▸ **TASK TO COMPLETE**
Go through the entries below and pick out every line with "globalisation".

▸ **EXTRACTED INFORMATION**
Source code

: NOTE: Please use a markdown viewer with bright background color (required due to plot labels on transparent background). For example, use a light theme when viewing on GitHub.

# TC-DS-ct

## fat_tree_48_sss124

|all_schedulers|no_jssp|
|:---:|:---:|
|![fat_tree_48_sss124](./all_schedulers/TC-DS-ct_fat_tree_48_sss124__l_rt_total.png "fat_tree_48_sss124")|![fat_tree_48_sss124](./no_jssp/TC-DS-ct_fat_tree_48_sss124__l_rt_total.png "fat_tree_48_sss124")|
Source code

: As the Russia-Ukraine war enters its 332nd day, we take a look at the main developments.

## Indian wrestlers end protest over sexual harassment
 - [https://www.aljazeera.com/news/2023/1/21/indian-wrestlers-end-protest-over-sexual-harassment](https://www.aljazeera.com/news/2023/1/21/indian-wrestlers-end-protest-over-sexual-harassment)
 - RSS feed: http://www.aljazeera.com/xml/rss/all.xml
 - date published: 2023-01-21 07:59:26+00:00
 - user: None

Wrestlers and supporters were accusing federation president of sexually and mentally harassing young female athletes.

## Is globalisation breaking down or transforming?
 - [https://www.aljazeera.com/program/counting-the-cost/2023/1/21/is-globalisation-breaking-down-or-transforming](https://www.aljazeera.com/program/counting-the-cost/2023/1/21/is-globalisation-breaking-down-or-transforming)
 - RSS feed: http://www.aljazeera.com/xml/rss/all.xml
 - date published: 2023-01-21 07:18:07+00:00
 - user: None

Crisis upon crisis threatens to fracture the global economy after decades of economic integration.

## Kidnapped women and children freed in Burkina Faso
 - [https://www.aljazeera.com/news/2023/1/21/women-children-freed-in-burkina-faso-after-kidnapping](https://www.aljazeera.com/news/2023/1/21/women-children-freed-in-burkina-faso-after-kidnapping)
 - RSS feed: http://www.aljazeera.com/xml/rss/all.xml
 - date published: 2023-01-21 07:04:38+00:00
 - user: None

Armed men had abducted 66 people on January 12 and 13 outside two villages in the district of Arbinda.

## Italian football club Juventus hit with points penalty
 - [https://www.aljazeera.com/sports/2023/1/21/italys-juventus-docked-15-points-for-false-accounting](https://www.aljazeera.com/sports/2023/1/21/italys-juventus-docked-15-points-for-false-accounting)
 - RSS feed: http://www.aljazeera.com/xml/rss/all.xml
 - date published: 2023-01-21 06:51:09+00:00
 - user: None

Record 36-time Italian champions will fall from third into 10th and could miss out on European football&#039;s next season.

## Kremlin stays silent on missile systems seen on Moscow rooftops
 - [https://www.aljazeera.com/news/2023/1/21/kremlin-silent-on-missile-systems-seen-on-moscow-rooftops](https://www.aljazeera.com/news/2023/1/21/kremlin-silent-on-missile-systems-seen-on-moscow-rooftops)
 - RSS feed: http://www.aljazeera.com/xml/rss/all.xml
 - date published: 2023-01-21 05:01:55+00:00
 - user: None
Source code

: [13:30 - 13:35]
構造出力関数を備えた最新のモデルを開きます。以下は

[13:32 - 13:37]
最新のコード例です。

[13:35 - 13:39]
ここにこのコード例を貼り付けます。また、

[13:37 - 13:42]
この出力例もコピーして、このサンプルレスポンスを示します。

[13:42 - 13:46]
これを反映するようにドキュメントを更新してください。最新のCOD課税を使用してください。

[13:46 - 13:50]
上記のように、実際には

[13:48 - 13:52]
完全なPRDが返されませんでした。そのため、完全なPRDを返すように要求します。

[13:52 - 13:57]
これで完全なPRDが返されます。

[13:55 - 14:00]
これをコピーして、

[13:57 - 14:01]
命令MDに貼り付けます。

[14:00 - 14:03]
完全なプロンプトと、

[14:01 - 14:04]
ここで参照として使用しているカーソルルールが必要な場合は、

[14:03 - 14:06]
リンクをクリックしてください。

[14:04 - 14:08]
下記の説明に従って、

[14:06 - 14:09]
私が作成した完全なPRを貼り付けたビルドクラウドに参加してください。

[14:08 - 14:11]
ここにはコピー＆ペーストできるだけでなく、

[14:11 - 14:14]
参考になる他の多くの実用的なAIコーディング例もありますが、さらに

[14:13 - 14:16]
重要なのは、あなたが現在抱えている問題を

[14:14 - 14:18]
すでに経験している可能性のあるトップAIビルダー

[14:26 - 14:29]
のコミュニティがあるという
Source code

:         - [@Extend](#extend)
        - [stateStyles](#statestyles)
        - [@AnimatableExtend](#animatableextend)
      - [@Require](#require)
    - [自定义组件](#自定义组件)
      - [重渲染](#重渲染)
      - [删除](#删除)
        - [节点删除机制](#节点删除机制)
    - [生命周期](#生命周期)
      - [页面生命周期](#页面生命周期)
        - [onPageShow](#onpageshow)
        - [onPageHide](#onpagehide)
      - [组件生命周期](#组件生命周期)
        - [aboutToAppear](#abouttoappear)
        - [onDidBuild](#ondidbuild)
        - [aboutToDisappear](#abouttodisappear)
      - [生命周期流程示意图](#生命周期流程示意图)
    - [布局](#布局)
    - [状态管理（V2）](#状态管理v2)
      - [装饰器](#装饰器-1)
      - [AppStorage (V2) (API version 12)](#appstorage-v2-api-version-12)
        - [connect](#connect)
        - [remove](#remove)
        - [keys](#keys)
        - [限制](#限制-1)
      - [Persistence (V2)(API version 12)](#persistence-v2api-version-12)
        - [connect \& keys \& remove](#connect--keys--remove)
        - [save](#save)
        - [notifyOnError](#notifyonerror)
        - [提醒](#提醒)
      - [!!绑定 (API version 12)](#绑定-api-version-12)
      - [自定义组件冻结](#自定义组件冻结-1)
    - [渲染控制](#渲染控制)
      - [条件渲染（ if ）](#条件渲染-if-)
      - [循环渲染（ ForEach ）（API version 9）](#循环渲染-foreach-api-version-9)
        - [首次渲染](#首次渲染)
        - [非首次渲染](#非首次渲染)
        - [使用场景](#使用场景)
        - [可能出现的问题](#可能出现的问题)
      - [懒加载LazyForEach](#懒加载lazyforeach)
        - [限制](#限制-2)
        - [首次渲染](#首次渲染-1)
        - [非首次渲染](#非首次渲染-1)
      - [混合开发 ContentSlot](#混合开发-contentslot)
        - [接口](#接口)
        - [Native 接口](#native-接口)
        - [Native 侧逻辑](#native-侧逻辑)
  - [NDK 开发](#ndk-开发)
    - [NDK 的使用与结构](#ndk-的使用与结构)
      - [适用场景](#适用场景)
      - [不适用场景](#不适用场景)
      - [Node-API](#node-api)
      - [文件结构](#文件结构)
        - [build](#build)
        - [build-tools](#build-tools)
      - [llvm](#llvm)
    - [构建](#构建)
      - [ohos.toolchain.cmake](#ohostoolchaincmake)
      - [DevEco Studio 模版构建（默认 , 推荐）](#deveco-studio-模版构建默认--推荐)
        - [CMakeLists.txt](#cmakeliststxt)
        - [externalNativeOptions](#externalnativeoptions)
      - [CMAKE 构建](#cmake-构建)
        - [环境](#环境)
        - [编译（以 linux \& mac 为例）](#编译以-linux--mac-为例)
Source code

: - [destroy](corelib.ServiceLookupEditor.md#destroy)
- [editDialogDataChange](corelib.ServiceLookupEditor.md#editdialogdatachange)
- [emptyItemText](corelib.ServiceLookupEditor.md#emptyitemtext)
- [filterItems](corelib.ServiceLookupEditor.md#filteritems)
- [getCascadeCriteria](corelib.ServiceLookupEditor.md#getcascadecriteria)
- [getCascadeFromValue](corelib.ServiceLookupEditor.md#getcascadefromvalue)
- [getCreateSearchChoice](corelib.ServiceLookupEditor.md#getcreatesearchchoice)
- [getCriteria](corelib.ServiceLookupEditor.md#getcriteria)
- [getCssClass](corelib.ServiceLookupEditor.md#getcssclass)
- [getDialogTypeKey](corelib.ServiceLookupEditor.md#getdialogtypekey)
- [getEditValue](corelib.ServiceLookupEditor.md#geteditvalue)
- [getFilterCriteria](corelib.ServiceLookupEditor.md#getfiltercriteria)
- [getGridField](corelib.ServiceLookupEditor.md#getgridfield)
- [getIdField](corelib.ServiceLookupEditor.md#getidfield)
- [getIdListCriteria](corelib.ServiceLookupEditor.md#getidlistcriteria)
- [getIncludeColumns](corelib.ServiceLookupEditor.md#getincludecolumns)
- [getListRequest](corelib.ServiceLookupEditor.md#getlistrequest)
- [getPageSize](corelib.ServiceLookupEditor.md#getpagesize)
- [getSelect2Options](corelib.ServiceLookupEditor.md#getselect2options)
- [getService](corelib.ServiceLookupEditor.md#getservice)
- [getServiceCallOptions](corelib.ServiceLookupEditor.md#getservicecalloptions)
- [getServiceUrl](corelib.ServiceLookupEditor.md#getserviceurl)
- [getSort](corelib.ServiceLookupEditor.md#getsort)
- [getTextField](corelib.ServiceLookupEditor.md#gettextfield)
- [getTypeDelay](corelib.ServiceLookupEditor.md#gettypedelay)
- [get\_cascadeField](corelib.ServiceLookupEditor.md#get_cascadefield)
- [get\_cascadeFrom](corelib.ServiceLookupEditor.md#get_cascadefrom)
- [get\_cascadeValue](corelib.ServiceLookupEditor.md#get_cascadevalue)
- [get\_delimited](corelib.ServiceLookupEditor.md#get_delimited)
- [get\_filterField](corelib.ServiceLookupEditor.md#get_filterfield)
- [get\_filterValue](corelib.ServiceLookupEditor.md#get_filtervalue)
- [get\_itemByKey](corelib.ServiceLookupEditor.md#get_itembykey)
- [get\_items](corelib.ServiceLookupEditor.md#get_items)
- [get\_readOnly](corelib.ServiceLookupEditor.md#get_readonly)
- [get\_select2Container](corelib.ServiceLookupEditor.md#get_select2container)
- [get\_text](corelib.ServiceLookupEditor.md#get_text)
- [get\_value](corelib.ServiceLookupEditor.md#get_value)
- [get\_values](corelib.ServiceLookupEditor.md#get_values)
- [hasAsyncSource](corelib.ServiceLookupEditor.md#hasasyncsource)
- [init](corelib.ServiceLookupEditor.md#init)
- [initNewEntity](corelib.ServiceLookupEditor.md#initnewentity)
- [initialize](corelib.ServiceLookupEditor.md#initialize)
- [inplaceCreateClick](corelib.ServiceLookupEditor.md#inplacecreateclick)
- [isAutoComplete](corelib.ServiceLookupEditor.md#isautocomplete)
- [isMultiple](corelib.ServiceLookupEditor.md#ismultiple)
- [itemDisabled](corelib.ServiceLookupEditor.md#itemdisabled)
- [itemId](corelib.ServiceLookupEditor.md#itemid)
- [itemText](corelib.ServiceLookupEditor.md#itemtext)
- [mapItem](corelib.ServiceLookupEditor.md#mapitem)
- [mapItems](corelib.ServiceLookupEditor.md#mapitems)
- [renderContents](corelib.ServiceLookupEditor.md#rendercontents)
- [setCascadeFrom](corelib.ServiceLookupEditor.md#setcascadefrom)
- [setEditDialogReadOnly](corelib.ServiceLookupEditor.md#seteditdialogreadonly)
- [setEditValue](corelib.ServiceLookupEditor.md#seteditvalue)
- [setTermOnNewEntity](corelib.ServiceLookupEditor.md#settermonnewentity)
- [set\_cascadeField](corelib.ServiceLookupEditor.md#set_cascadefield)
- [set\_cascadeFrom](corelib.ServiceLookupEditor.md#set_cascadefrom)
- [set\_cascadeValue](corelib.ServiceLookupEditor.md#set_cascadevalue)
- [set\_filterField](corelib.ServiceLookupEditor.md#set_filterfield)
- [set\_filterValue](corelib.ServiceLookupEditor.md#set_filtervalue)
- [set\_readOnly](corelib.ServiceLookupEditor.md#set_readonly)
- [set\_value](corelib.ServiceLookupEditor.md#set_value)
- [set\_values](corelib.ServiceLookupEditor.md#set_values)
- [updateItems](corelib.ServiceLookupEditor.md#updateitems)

▸ **REPLY**
## Is globalisation breaking down or transforming?
 - [https://www.aljazeera.com/program/counting-the-cost/2023/1/21/is-globalisation-breaking-down-or-transforming](https://www.aljazeera.com/program/counting-the-cost/2023/1/21/is-globalisation-breaking-down-or-transforming)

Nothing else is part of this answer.